On October 15, the Trump administration is expected to certify whether Iran is in compliance with the deal in which Iran agreed to various restrictions on its nuclear program.
What is the Agreement?
The deal in question, formally the Joint Comprehensive Plan of Acton (JCPOA) was signed in Vienna, Austria in July 2015. Signators represented Iran itself, all five permanent members of the U.N. Security Council, Germany, and the EU. Iran agreed to throttle back specified aspects of its nuclear program, and to assist a rigorous inspections regime.
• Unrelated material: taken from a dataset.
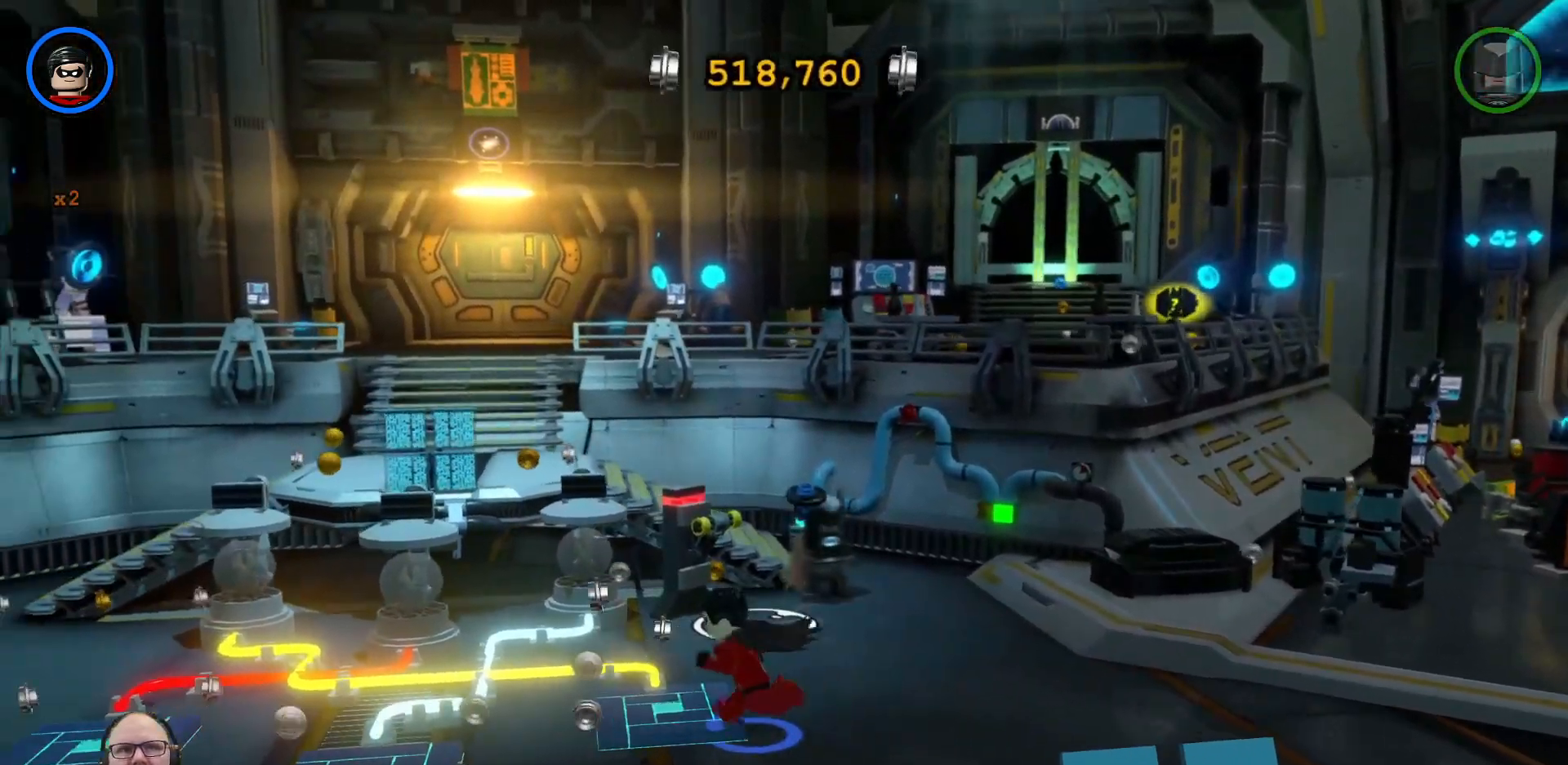
{"buttons": [], "left_stick": "left", "events": []}
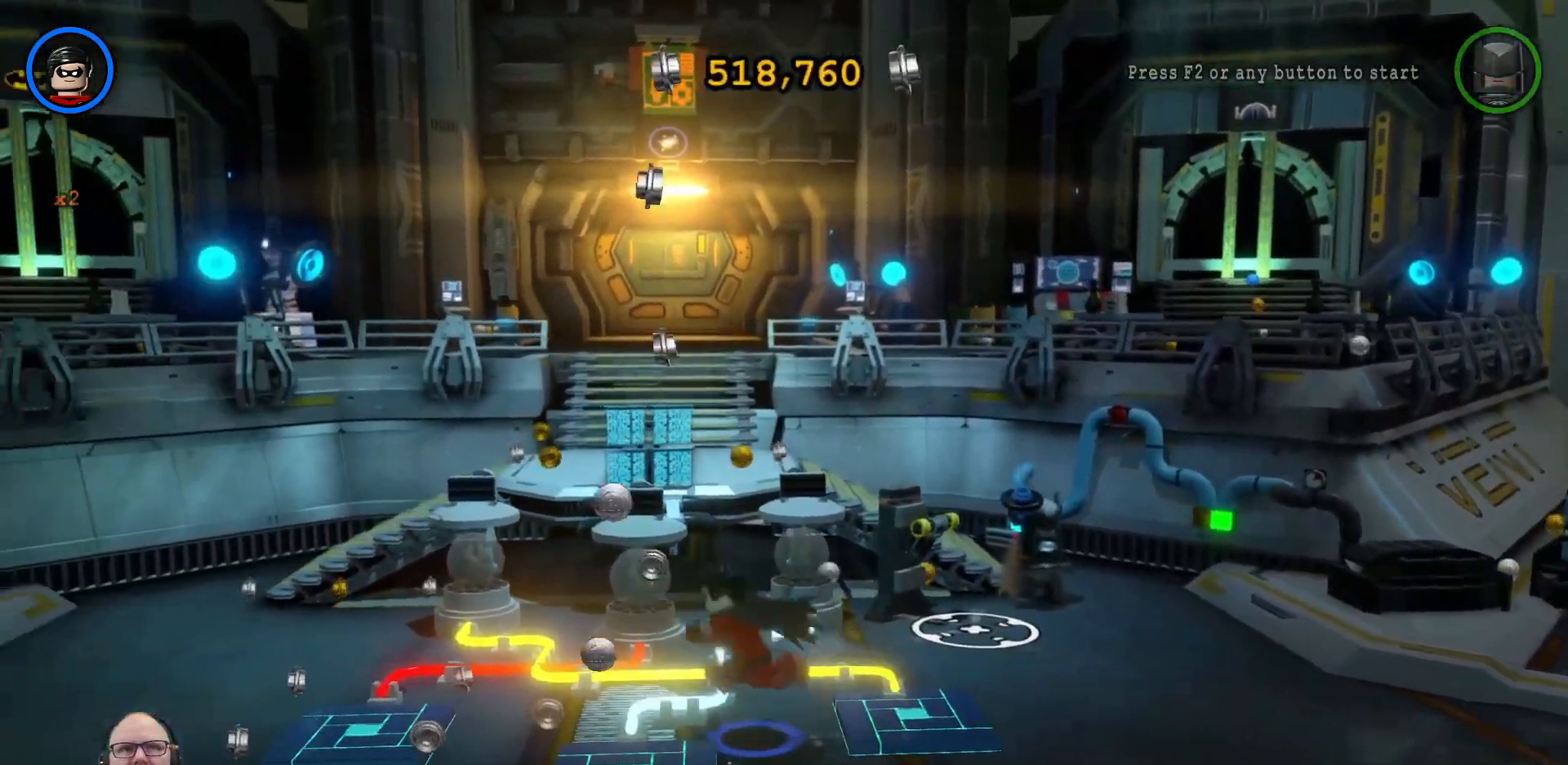
{"buttons": [], "left_stick": "left", "events": []}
In return the other signators agreed to lift sanctions they had formerly had in place, and to unfreeze Iranian assets.
What has Trump Said?
Addressing the United Nations on September 19, President Trump described JCPOA as “one of the worst and most one-sided transactions the United States has ever entered into,” and an “embarrassment.” Under U.S. law, a refusal to certify Iran’s compliance at the required 90 day intervals would allow Congress to re-impose the sanctions.
Elsewhere in the Administration
Secretary of State Rex Tillerson believes that Iran has complied with its literal obligations under the deal, but also that Iran has misbehaved on regional security, violating “expectations” created by JCPOA.
The Punch Line
The Trump administration seems inclined to find some pretext to scuttle the deal with Iran. That would have unpredictable consequences.